Booker, Menendez Want to Clamp Down on Airline Overbooking

U.S. Sens. Bob Menendez (left) and Cory Booker. PolitickerNJ

NEWARK — Following the removal of a United Airlines passenger from an airplane by force last month, two New Jersey Democrats are proposing new legislation that would take aim at airlines’ practice of overbooking flights and denying service to ticketed passengers.

At a news conference in Newark Airport, Sens. Cory Booker and Bob Menendez said their bill would sharply reduce instances of overbooking and impose other new regulations ahead of the June 30 deadline to reauthorize the Federal Aviation Authority’s agreements on funding and policy priorities.

Changes include doing away with the $1,350 cap on payouts for ejected passengers and forbidding airlines from rejecting travelers who have already boarded the aircraft, as in the most recent United case. Security staff physically dragged a Kentucky doctor, David Dao, from his seat when he declined to leave the plane, and video of the incident quickly spread across the Internet.

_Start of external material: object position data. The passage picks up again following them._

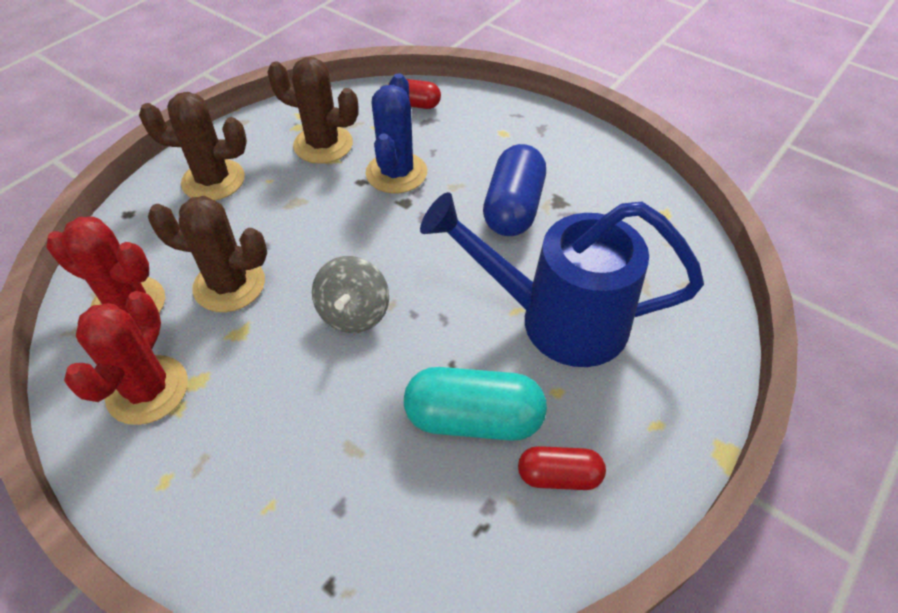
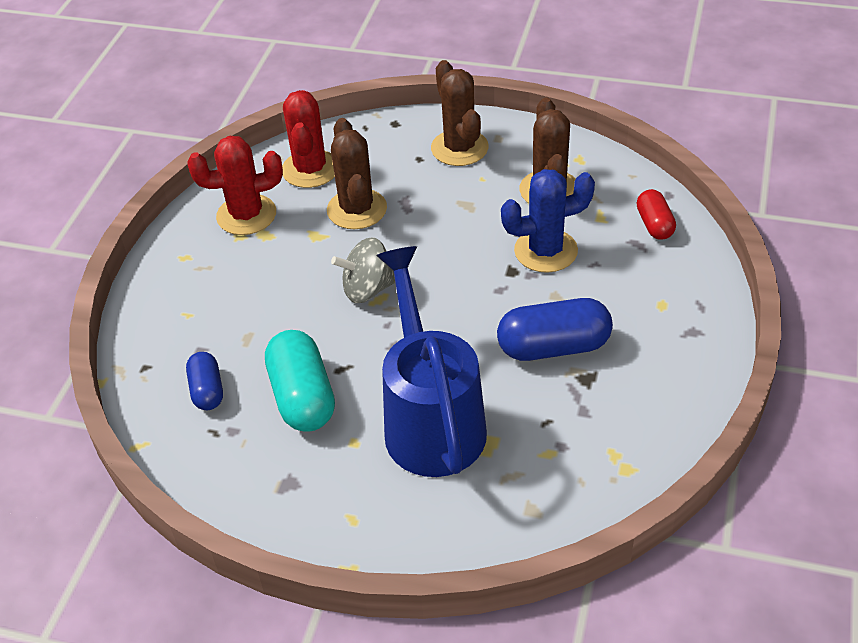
camera: 70 degrees right, 5 degrees down
(412, 517) = (207, 390): none -> blue capsule
(559, 476) = (275, 465): red capsule -> none

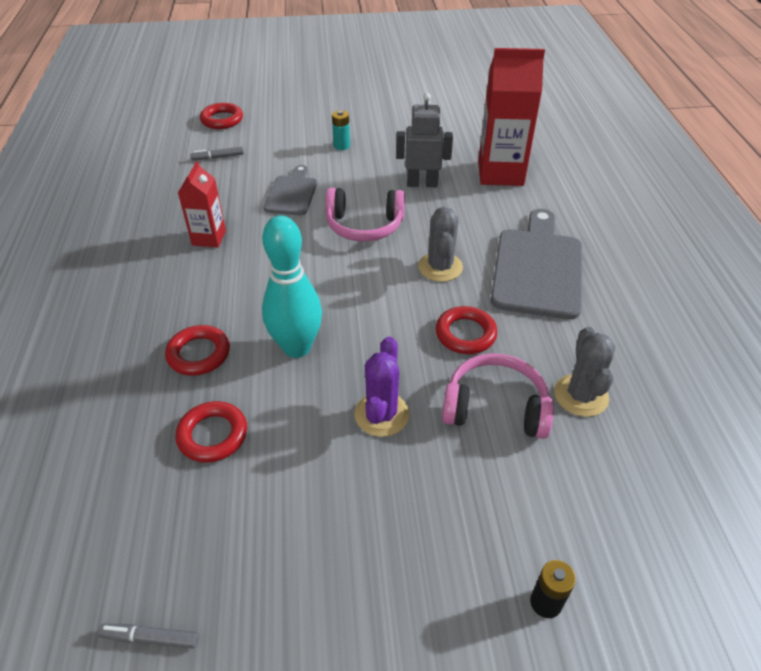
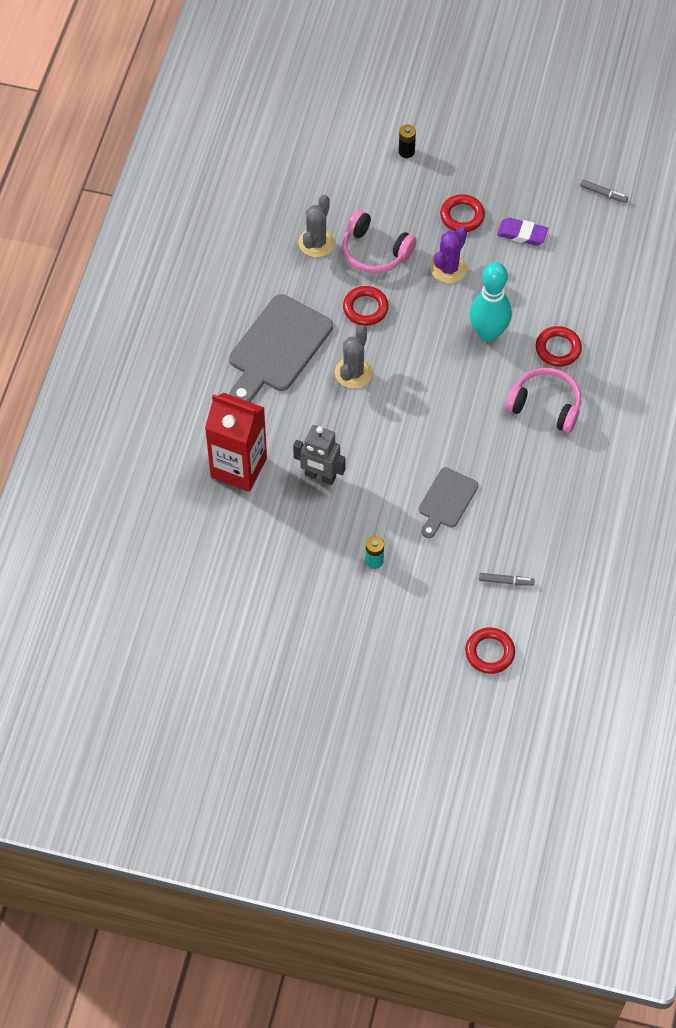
camera: 160 degrees left, 15 degrees up
(209, 238) = (533, 464): red carton -> none
(213, 435) = (557, 286): red ring -> red ring (462, 216)
(287, 504) = (522, 234): none -> purple eraser
(364, 225) = (395, 438): pink headphones -> pink headphones (545, 406)

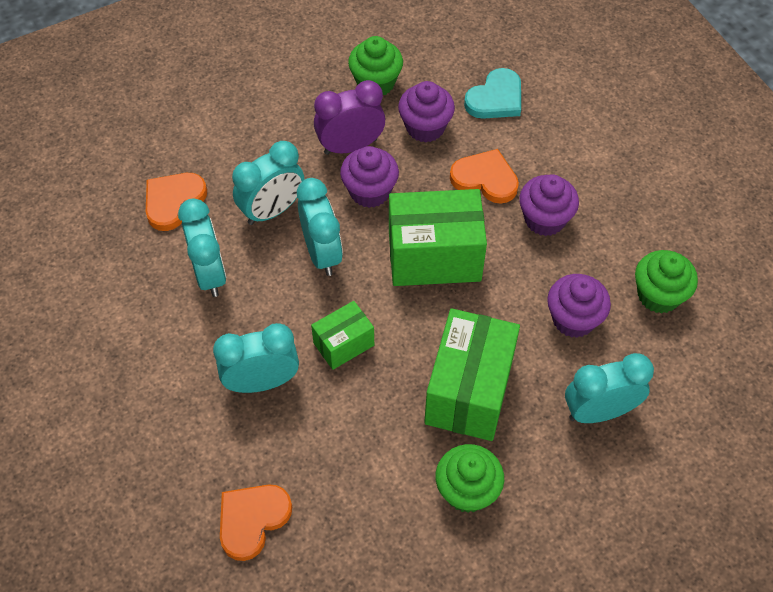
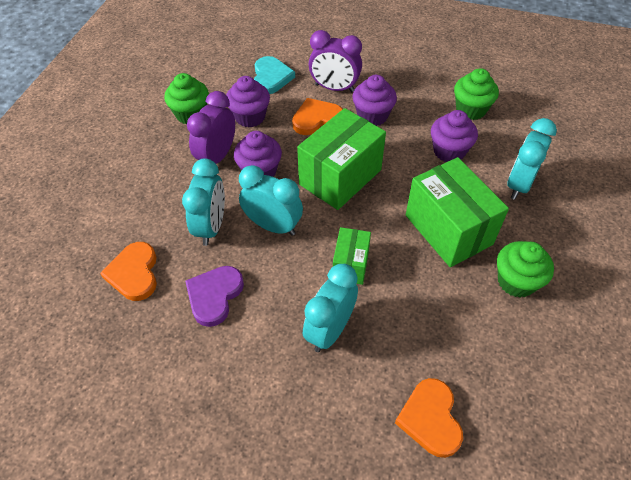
camera: 45 degrees left, 5 degrees down
(210, 273) = (214, 296): turquoise clock -> purple heart
(544, 159) = (334, 88): none -> purple clock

“It should be a cost consequence to the airline and their bottom line,” Menendez said of the bill, the aptly acronymed Transparency, Improvements and Compensation to Keep Every Ticketholder Safe (TICKETS) Act. “They’re making some record profits. We’re just simply saying that if $1,350 doesn’t solve your problem, the you shouldn’t be limited to $1,350 so that you can avoid incidents like we saw in the United flight.”

“United Airlines might now change some of its policies, but that’s not industry-wide change,” Booker said. “We have a lot of leverage coming with the FAA reauthorization and I think you’re going to find a lot of bipartisan desire to create more accountability for the airlines.”

The bill also would require airlines to specify its policies on voluntary and involuntary denial of boarding, as well as have the U.S. Transportation Department review federal policy on how many tickets airlines may sell over the limit of what they can accommodate on a flight. Flight crews would also be required to provide sixty minutes’ advance notice of a denial of service.